For solid scientific reasons, FDA is giving the Taketa diabetes drug candidates program the slow-roll, per Reuters' Matthew Goldstein, a few minutes ago:
. . . .[Taketa's] Alogliptin, which belongs to a new class of diabetes drugs called DDP-4 inhibitors, has been positioned by Takeda as a successor to Actos, which will lose U.S. patent protection in 2011.
"The approval process for alogliptin by itself is separate from that of the fixed-dose combination," said Takeda spokeswoman Hisako Nagata.
"But it is difficult to think that the combination drug would receive approval prior to alogliptin by itself," she said.
There is currently only one DPP-4 diabetes drug on the U.S. market, Merck & Co's Januvia. . . .
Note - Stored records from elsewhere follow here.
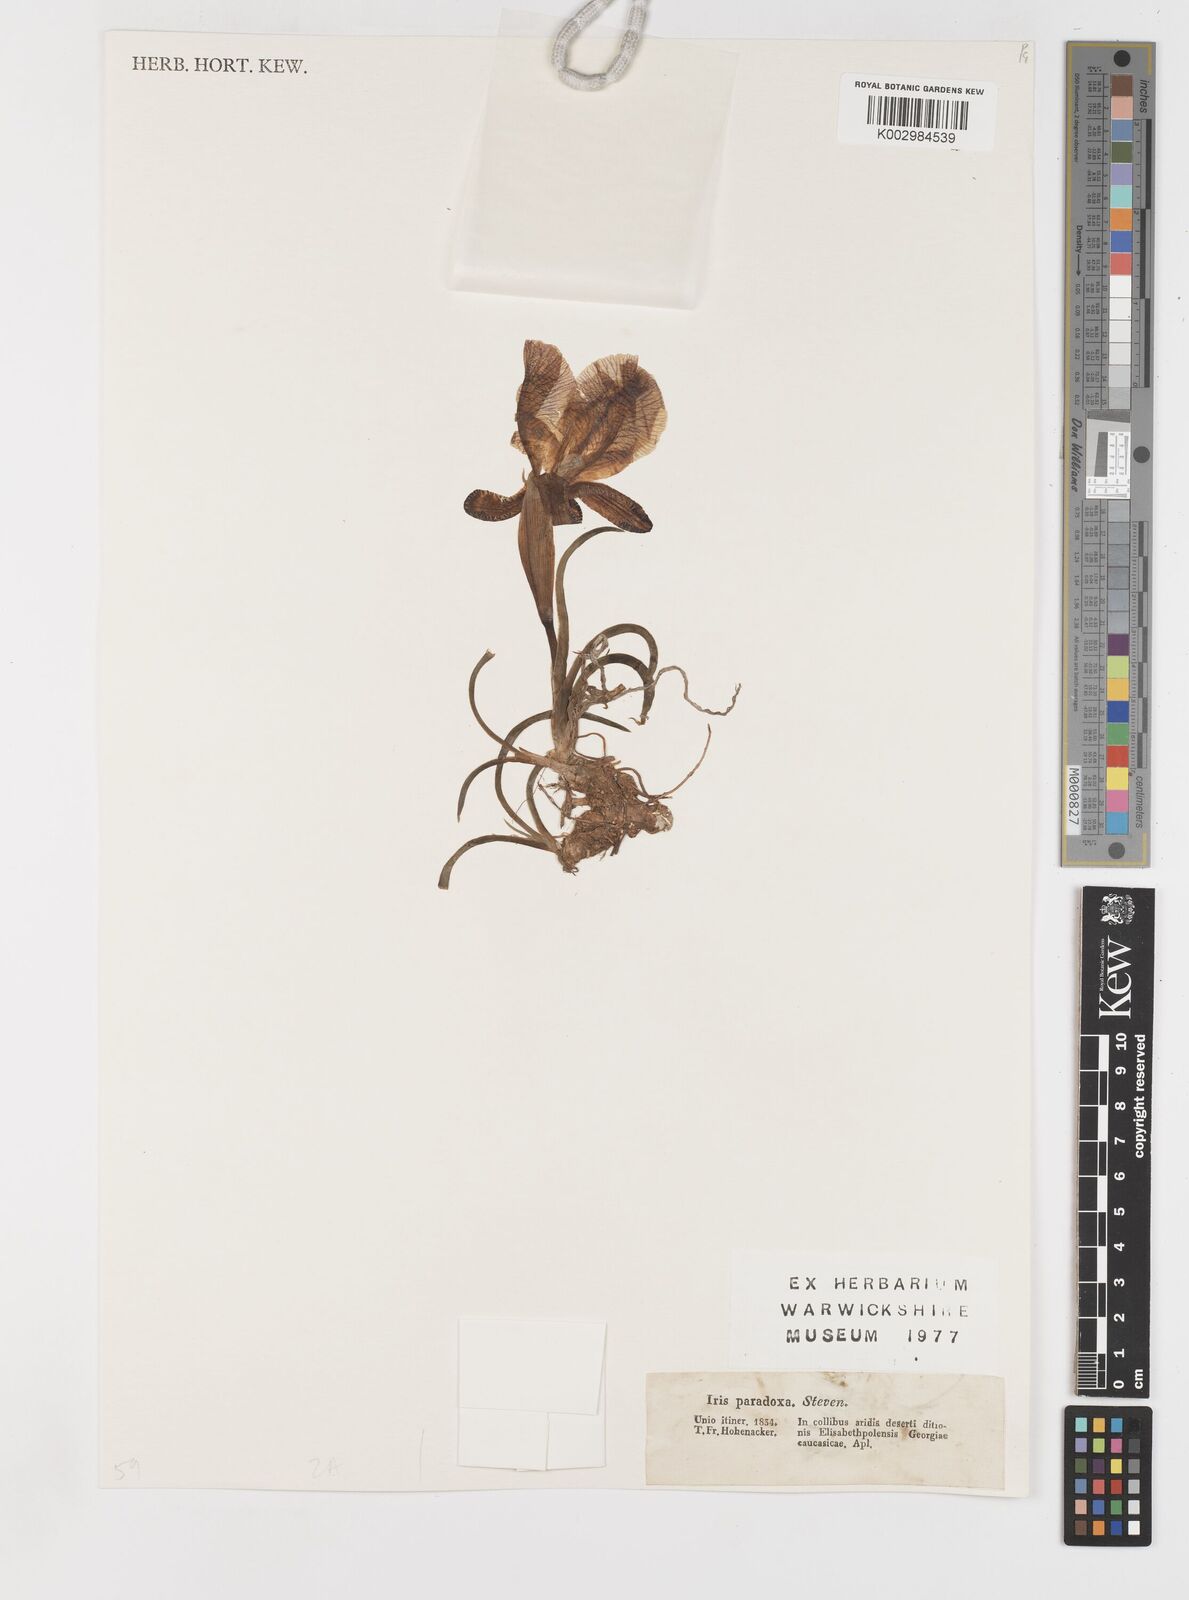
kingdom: Plantae
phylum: Tracheophyta
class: Liliopsida
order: Asparagales
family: Iridaceae
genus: Iris
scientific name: Iris paradoxa
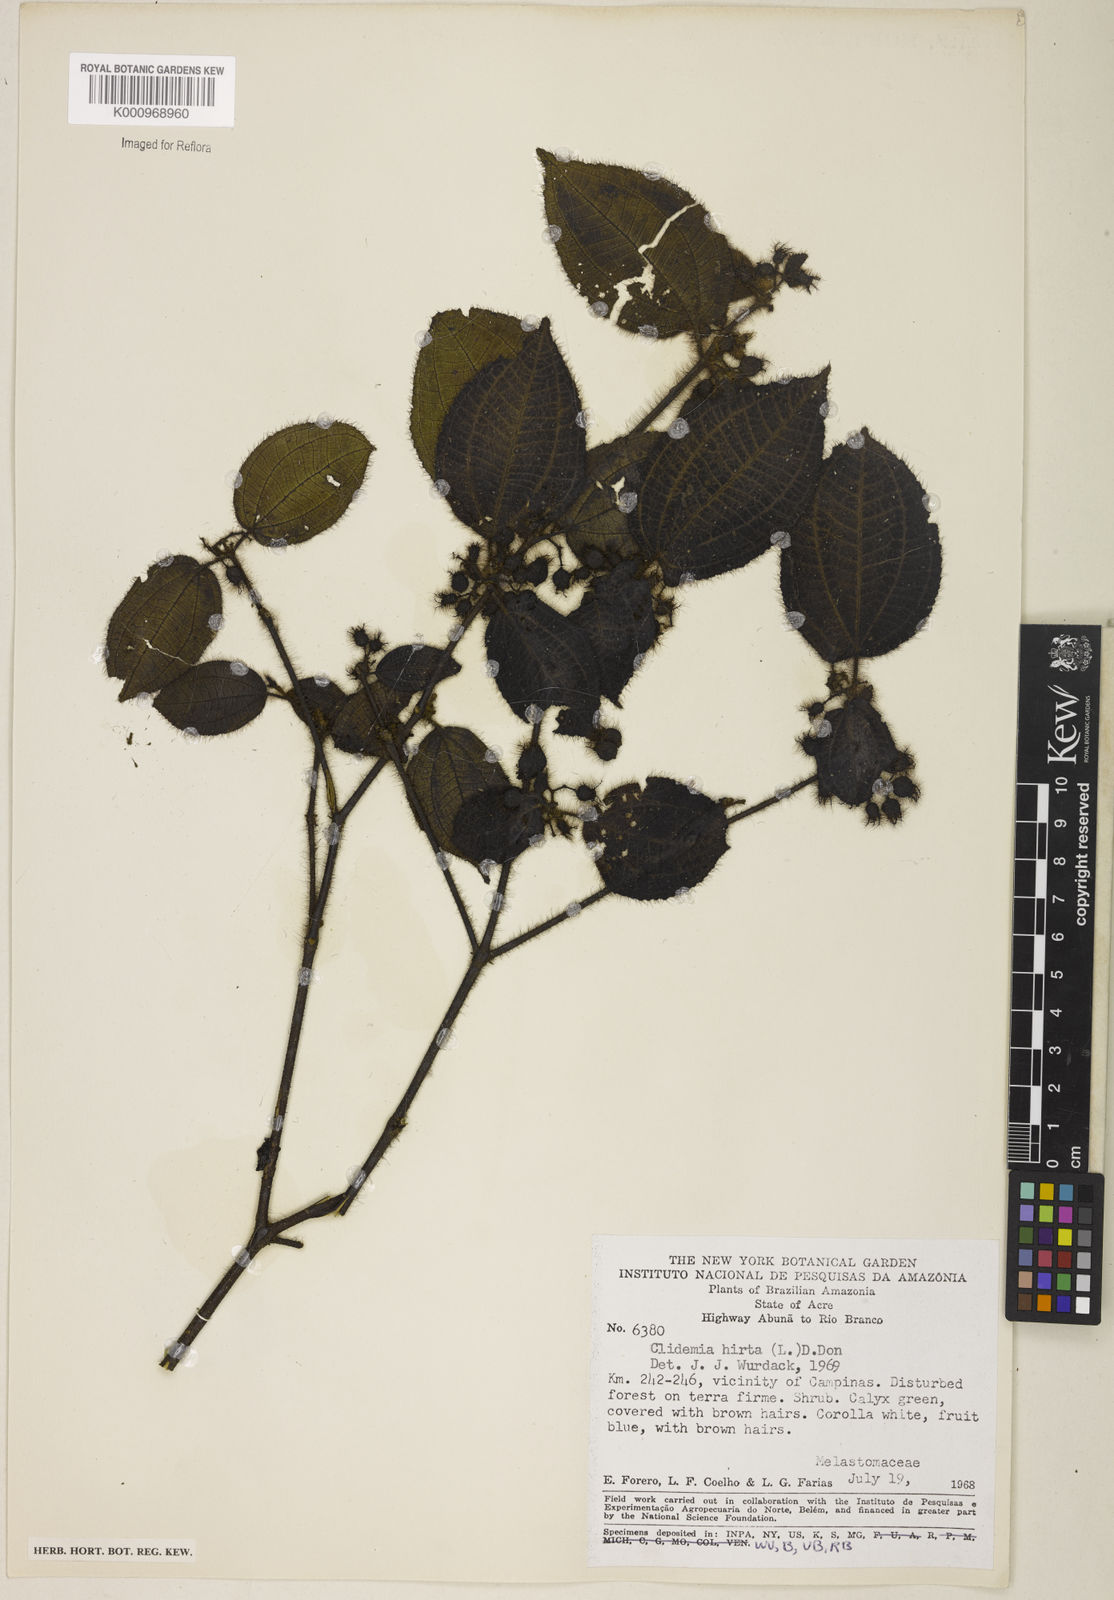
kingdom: Plantae
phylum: Tracheophyta
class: Magnoliopsida
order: Myrtales
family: Melastomataceae
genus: Miconia
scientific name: Miconia crenata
This development is likely behind the over 3 percent increase in Merck's shares on the NYSE, this morning -- while Schering-Plough, via the coming exchange ratio, is rising about half that much, on the NYSE, this morning.
2 comments:
Additional amplification:
If Q1 and Q2 2009 are decent predictors -- Januvia will generate over $2.4 billion in sales, for Merck, worldwide, during the full year 2009.
Knowing now that this $2.4 billion (and growing) revenue stream will effectively remain a monopoly, beyond 2011, is enough to move the needle, at Merck.
Namaste
This is great. I just found your blog! That someone tackles these Schering guys is really great.